** EXTRAIT DE PAGE **
=-=-=
Ni les enseignements ouverts, ni les recherches scientifiques,
ni une démocratie critique et plurielle n'ont pu
s'y implanter. Il en résulte que, malgré leurs
atouts naturels, malgré l'argent à odeur de
pétrole ou de trafics qui parfois y circule, ces
pays n'arriveront pas à être pris au sérieux
et sur un pied d'égalité par le reste du monde
y compris par la Chine et l'Inde, puissances dorénavant
bien établies.
Les
causes de ces faiblesses constitutionnelles ont souvent
été dénoncées. Il y le poids
écrasant que continue à y peser l'islam. Ceci
non en tant que religion proprement dit (chacun est libre
de croire en un dieu, quel qu'il soit) mais en tant que
système de pouvoir imposé aux sociétés
par ceux profitant de croyances venues sans modifications
du fonds des âges pour s'imposer au peuple. Il en
résulte qu'en dehors des écoles coraniques,
nul système éducatif ouvert ne fonctionne
encore. De même, puisque apparemment l'islam se fonde
aussi sur le pouvoir des mâles, rien ne peut encore
provenir de ceux-ci pour faire évoluer les sociétés.
La domination des hommes sur les femmes et, accessoirement,
sur les enfants, reste entière. Une loi inspirée
de l'islam, la charia, continue à imposer, notamment
aux femmes, des châtiments ayant dès la Renaissance
quasiment disparues d'Europe, le fouet, les amputations,
la lapidation.
D'une
façon apparemment plus anodine, mais tout aussi aliénante,
les hommes continuent à imposer aux femmes de rester
voilées, que ce soit du visage ou de la tête
aux pieds même aux championnes sur les stades.
Cette marque d'assujettissement aux hommes avait régné
en Europe jusqu'à l'âge des lumières,
avant de disparaître, sauf dans les couvents. Les
hommes musulmans prétendent, y compris en Europe,
que les femmes elles-mêmes demandent le voile. Mais
on sait ce qu'il en est, les victimes restent le plus souvent
complaisantes à l'égard de ceux qui les oppriment,
pères, grands frères et même mères
des générations précédentes
ne tolérant pas que leur filles et petites filles
fassent ce qu'elles n'ont jamais osé faire.
=-=-=
** DONNÉES FOURNIES **
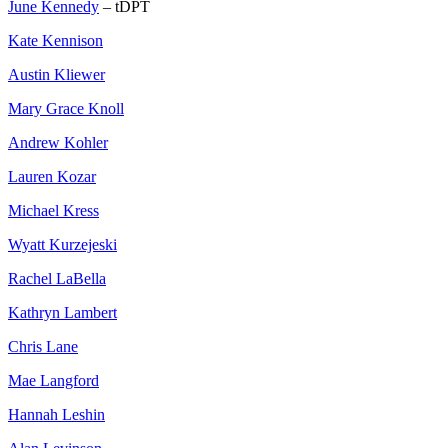
June Kennedy
– tDPT
Kate Kennison
Austin Kliewer
Mary Grace Knoll
Andrew Kohler
Lauren Kozar
Michael Kress
Wyatt Kurzejeski
Rachel LaBella
Kathryn Lambert
Chris Lane
Mae Langford
Hannah Leshin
=-=-=
** À FAIRE **
1. Selon l'extrait sur le poids de l'islam, quels châtiments la charia continue-t-elle d'imposer, notamment aux femmes ?
2. Reprenez l'extrait sur le poids de l'islam là où il s'arrête.

** RÉPONSES RÉDIGÉES **
1. Le fouet, les amputations et la lapidation.

2.
Il
en résulte que dans ces pays soumis au pouvoir des
hommes et de la religion, la moitié de la population,
sa composante féminine, est tenue à l'écart
de tous les circuits de décision et de développement.
Il n'est donc pas étonnant que ces pays n'arrivent
pas à se hisser au niveau atteint ou ambitionné
par le reste du monde. Plus immédiatement, il n'est
pas étonnant que, de ce fait, les prétendues
révolutions du monde arabe aient partout abouti à
restaurer les anciens pouvoirs, les anciens préjugés
et, en ce qui concerne les femmes, des aliénations
renouvelées. Récemment, en Tunisie et en Egypte
notamment, les manifestantes le faisaient au péril
de leur vie, coups, blessures et viols, de quelque côté
qu'ils proviennent.
En
France
C'est
pourquoi, dans un Etat comme la France, offrant aux rares
militantes féministes arabo-musulmanes un minimum
d'espace de liberté, il est bon que celles-ci en
profitent pour recruter des appuis féminins. Cet
espace est très minime. Il suffit pour s'en convaincre
de lire les commentaires orduriers ou ineptes que les journaux
ayant relaté la manifestation du 8 mars ont recueillis.
Il reste que des manifestations inspirées des Femen
où des militantes se montrent nues ont une immense
importance. Dans la société de communication
qui est la nôtre, le pouvoir viral des images est
plus fort que de longs discours. Cette affirmation du droit
à la nudité, les slogans peints sur leurs
corps, les risques par ailleurs courus, car même en
Europe il n'est pas bon de braver les interdits, donnent
à leur action une portée profonde, une valeur
exemplaire sans égale. On en verra sans doute plus
tard les bons résultats dans le monde arabe, comme
aussi dans nos banlieues où l'aliénation des
femmes n'est guère différente de celle s'exerçant
ailleurs.
C'est
pourquoi aussi en ce qui nous concerne nous offrons autant
d'échos que possible aux Femen et à leurs
homologues. Des lecteurs nous ont reproché une sorte
de complaisance graveleuse à ce faire. Certes, où
le diable ne va-t-il pas se nicher ? Mais dans l'immédiat
il nous paraît que nous avons un devoir minimum à
l'égard de ces militantes courageuses : mettre au
service de leur lutte la capacité de diffusion dont
nous disposons sur le web, fut-elle infime.